Which they have fashioned would confine us down,
Like engines.

Prelude, Book V.

I would not be misunderstood. The teacher has more to do than ever, but it is not talking.

The fashion of appointing young trained honours graduates as specialists in this and that exaggerates the already dangerous tendency imparted by the Training College. Young, enthusiastic, full of their beloved subjects, very proud of the knowledge which ten years hence will seem so meagre, they must talk to class after class as they go round the school, pumping in information that stuffs and crams the torpid victims to the ruin of digestion and appetite. “We hear her voice going for fifty minutes out of every hour,” said a headmistress of a Central School (P.N.E.U.) to me the other day of a clever young graduate from a modern university who came to her with the enthusiastic and (if you assume the standard of good teaching) well-earned commendation of the authorities from the Vice-Chancellor downwards. What can the poor children do, what can they become, talked to for fifty minutes out of every hour? “But surely,” you will perhaps say to me—“But surely you yourself talked for an hour as hard as you could talk to that history class of yours.” Yes, but they would follow up that single hour with eight, ten, twelve hours of independent reading and writing without a word from me or from anybody else. My real proportion of talk was five or six minutes in the hour, not fifty. And moreover, I was a form master for the greater part of the week, teaching all the subjects as they came along, French and mathematics included. Until the pupil is fifteen or sixteen, and of age to specialise, the specialist is out of place in the classroom. Not long ago we had the specialist plan spreading even into the Elementary School, and inspectors recommending it—the English master, the history mistress, the geography mistress, and so on. One knew not whether to laugh at the absurdity of setting these half-baked experts to specialise, or to weep for the sorrows of the children swamped under floods of evanescent, inappropriate and most useless information. The specialist idea has been worked to death. Let us get back to the form master and form mistress, give the child a book and let it work. A degree course that produces an English specialist who is afraid of taking a class in geography and history on P.N.E.U., or, for that matter, any other terms, must be a strange course.

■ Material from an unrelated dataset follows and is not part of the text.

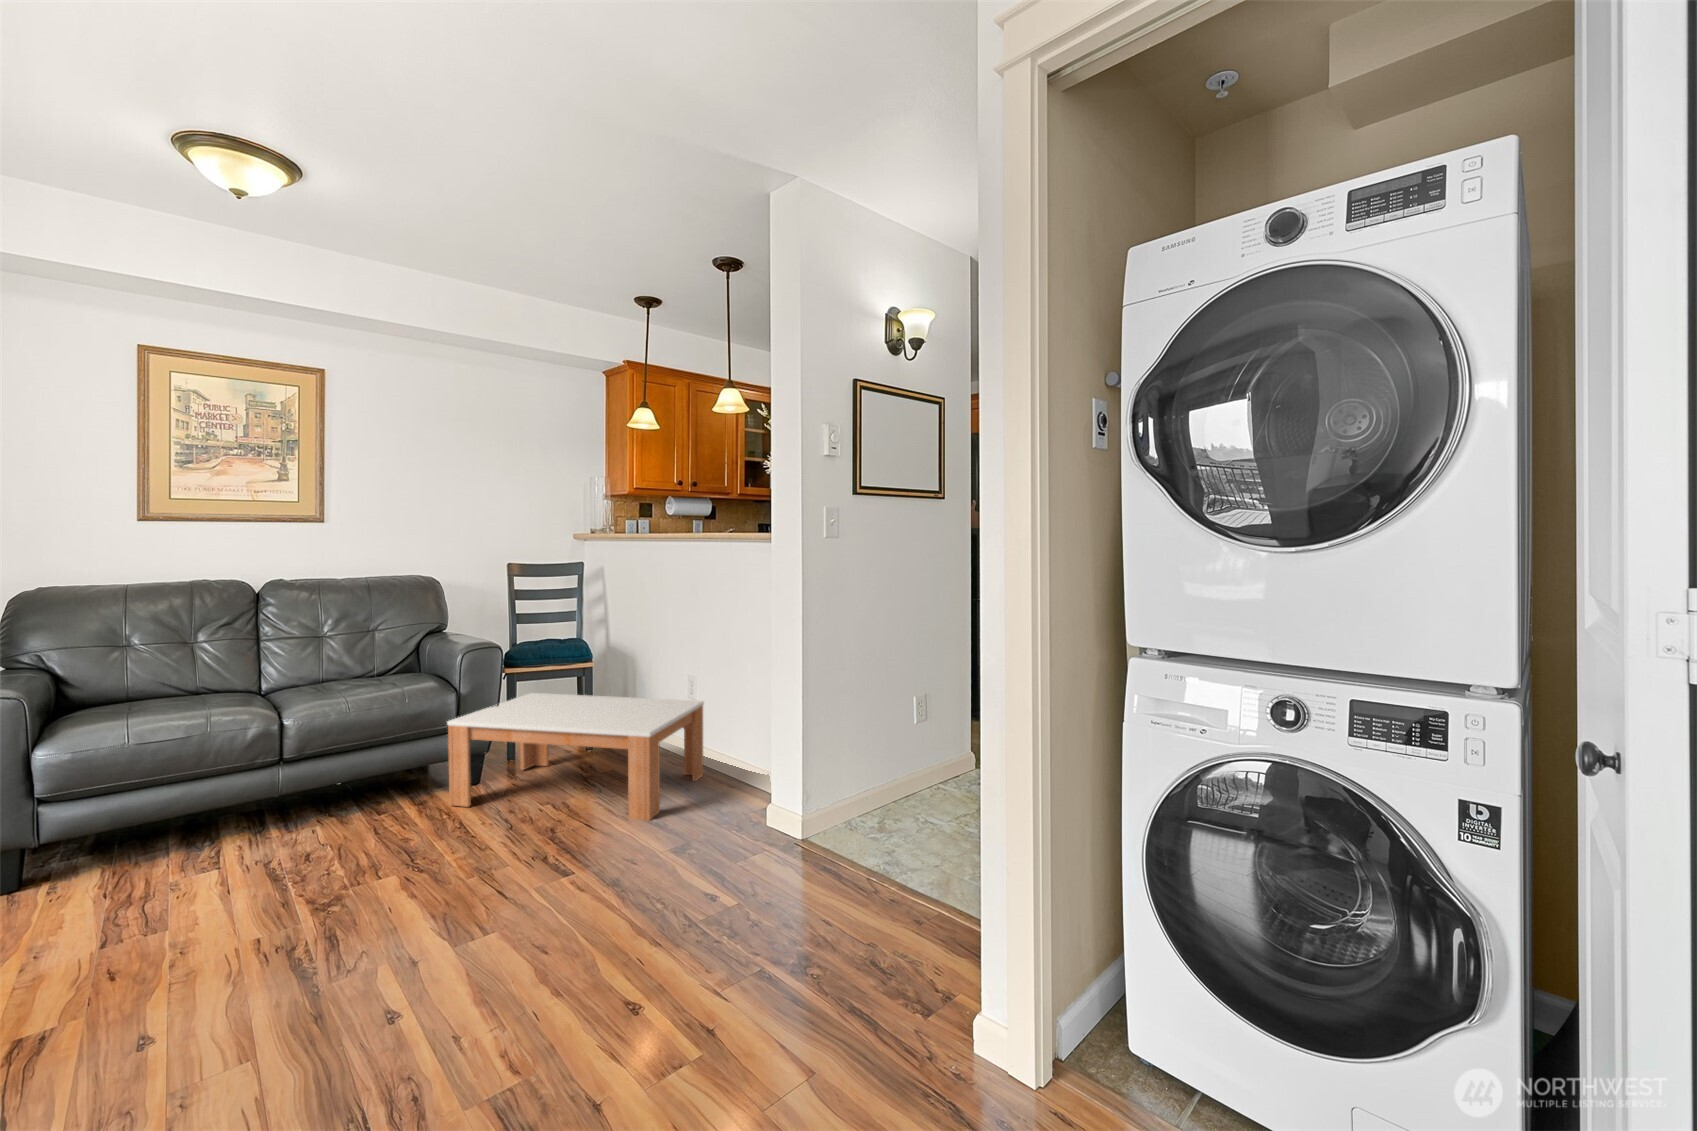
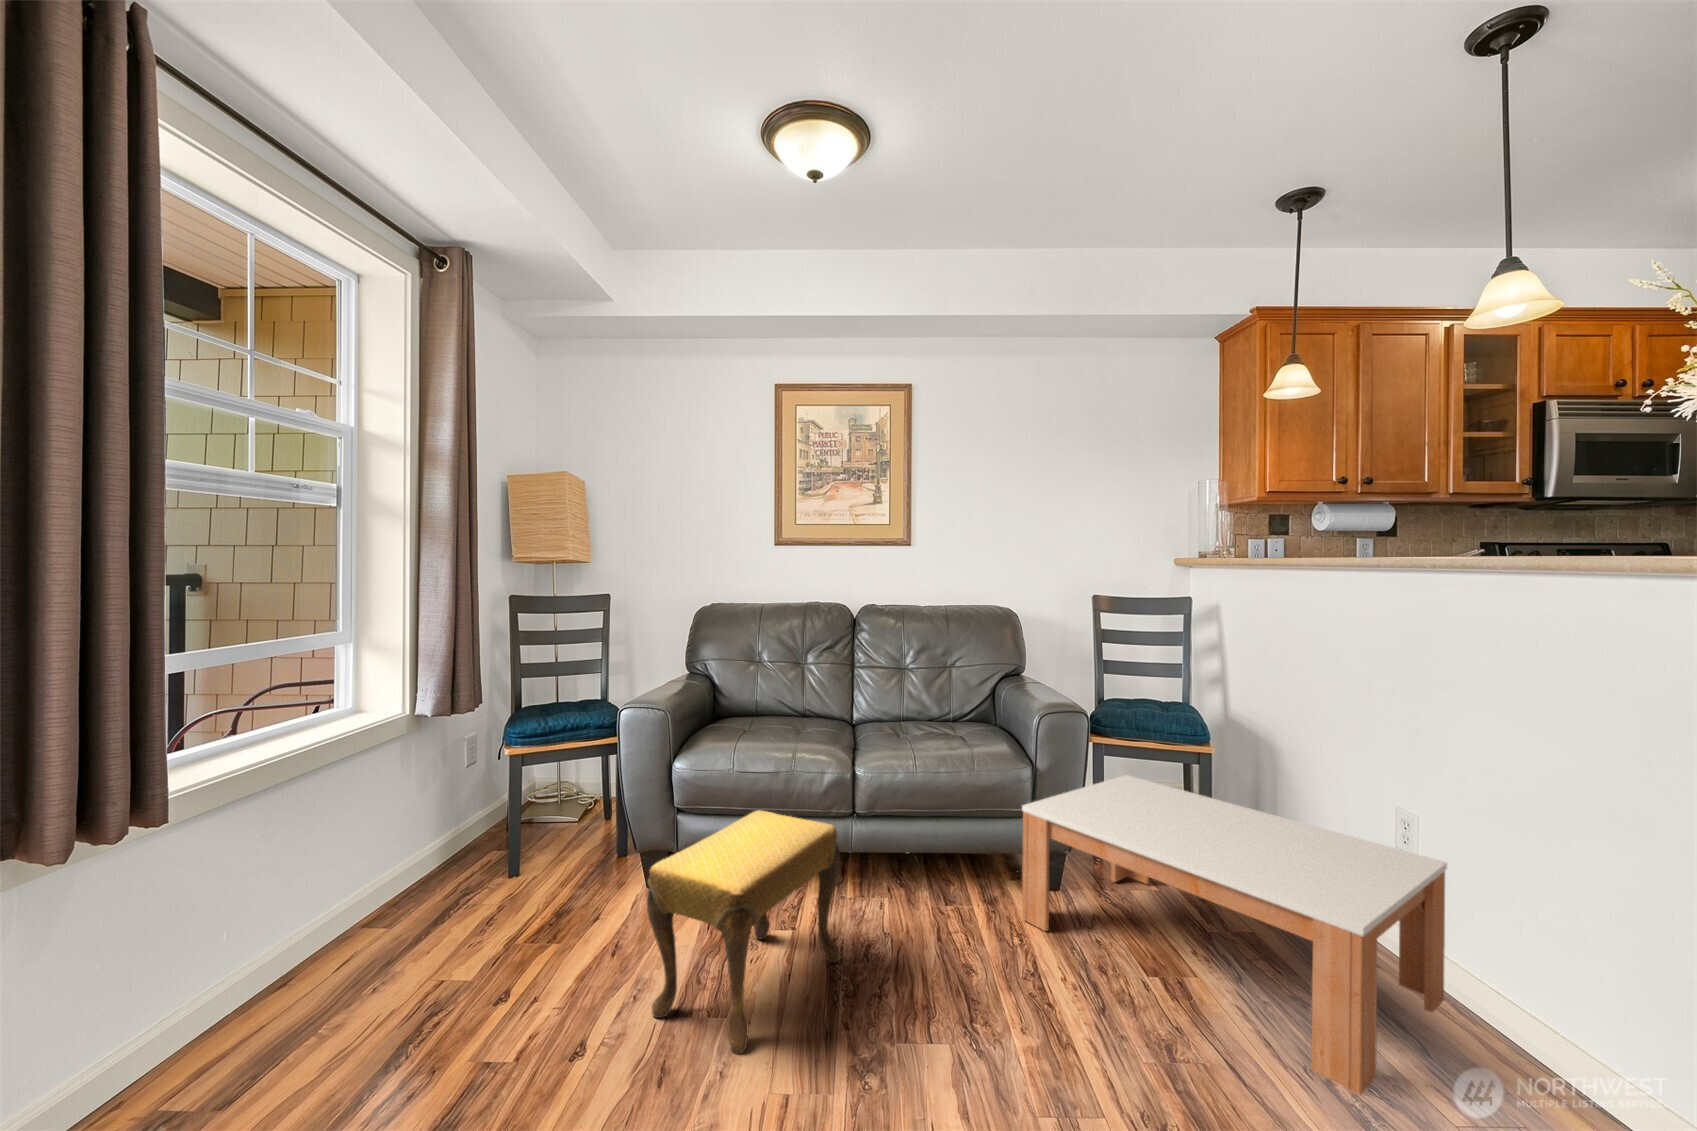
footstool: none [64,758,283,953] -> present [647,810,840,1054]

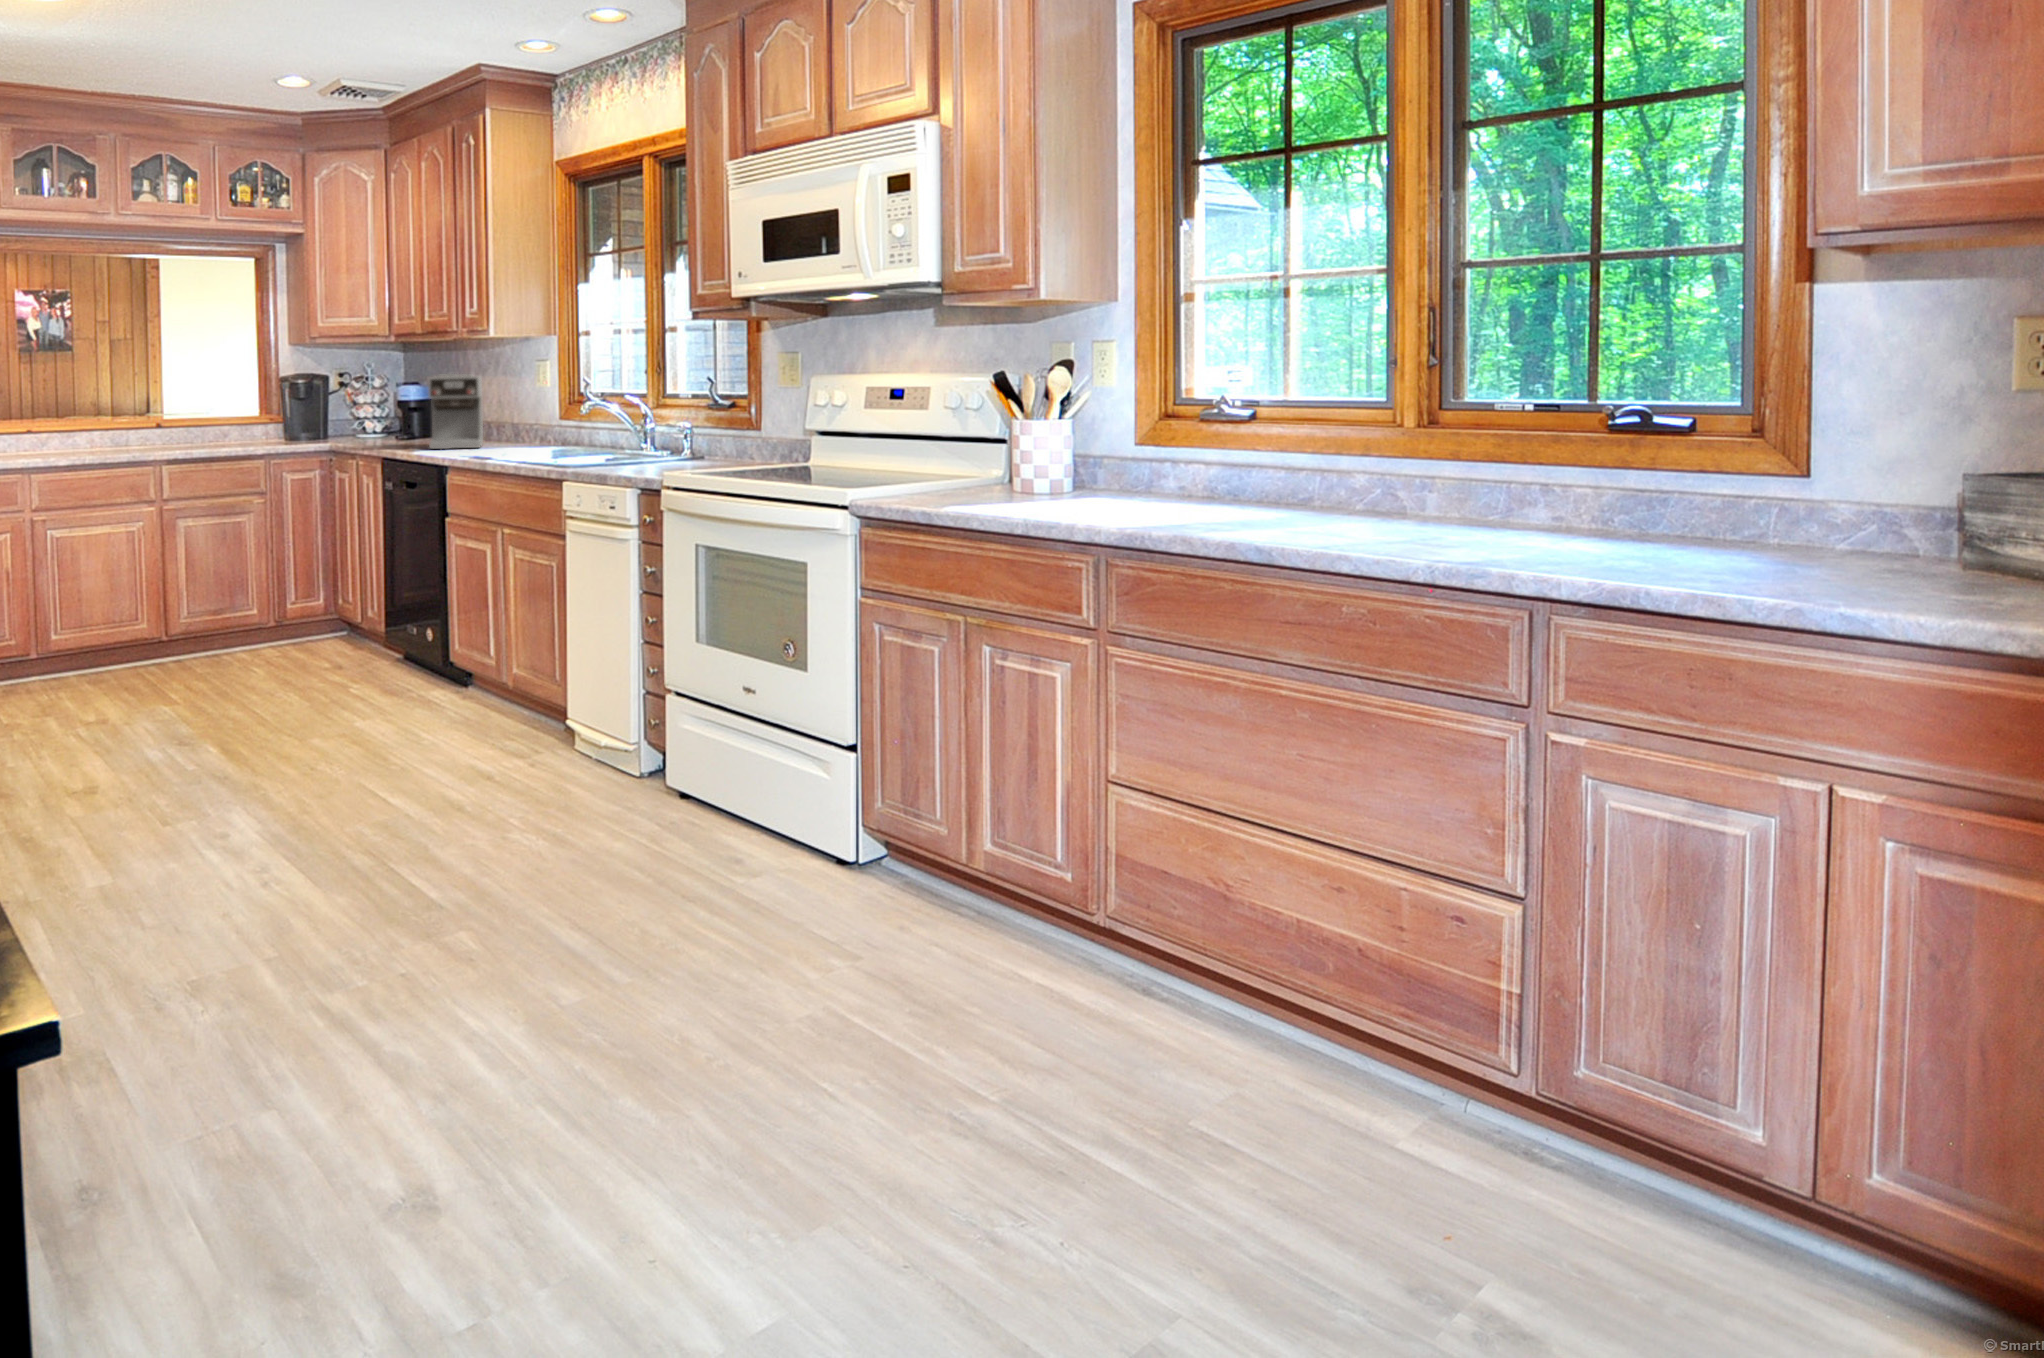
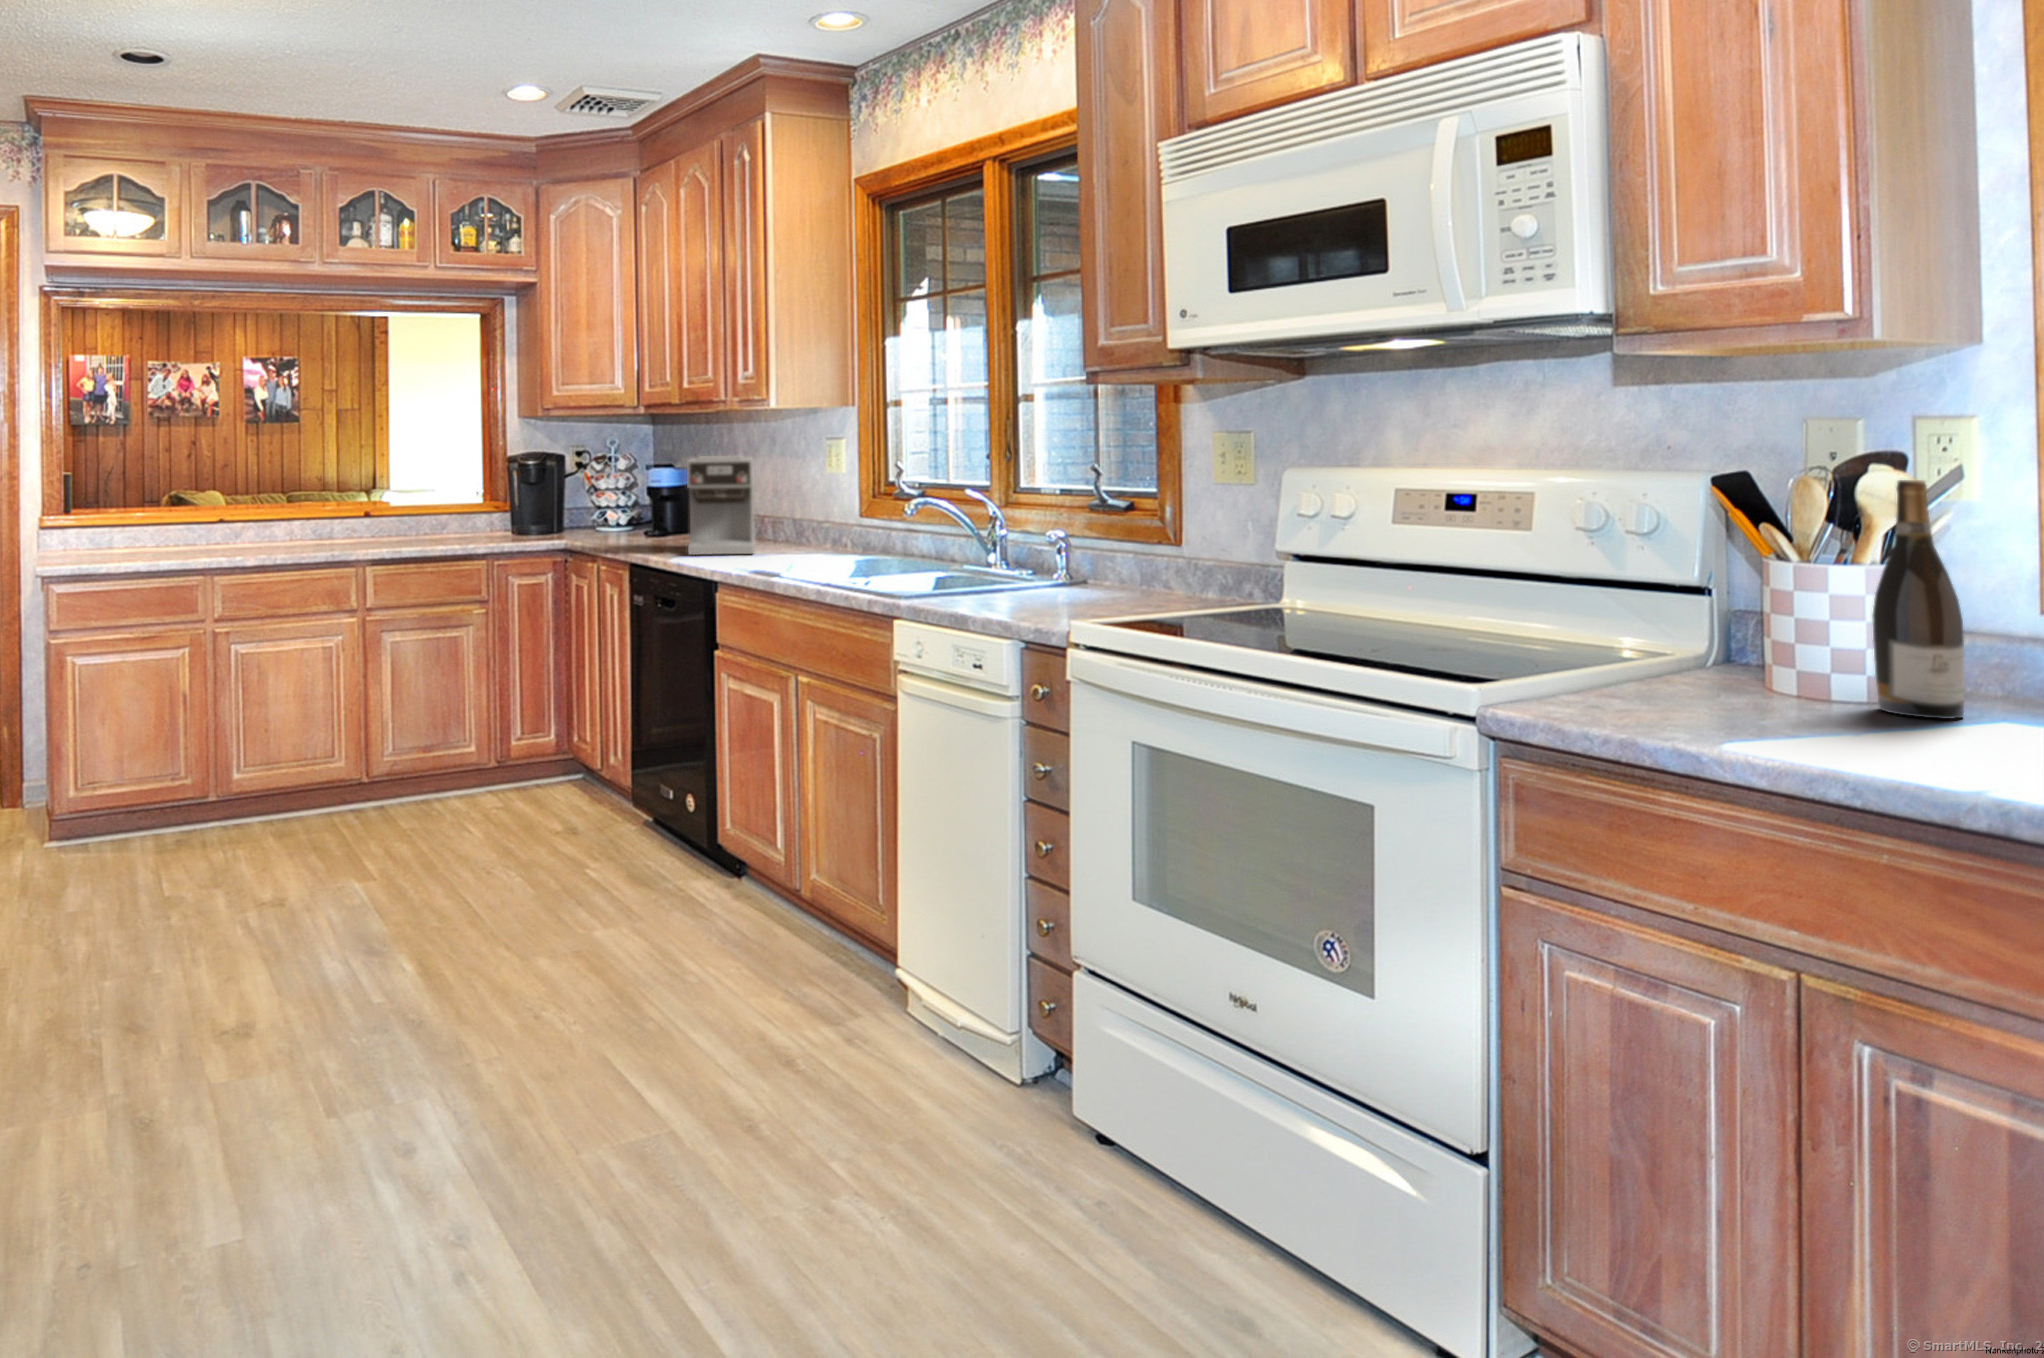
wine bottle: none [1045,373,1081,496] -> present [1873,480,1965,719]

Of what use then, I shall be asked, is the specialist in the P.N.E.U. School? Of more use than now in other schools, I think; for now, with his over-teaching, he is frankly an obstruction to the pupil in quest of knowledge. But he might be a great helper. There is no history book yet written, and I am sure there never will be, that does not provoke a hundred questions that it cannot pause to answer: the specialist is there, as with Miss Parkhurst’s Dalton plan, to point to the books in the library where the answers can be found, or on occasion himself to give them, and to stir up further questions. The same thing is true of other subjects. We want more specialists in our P.N.E.U. Schools if they will play that part, for, to tell the truth, from Ambleside downwards we are rather lacking there.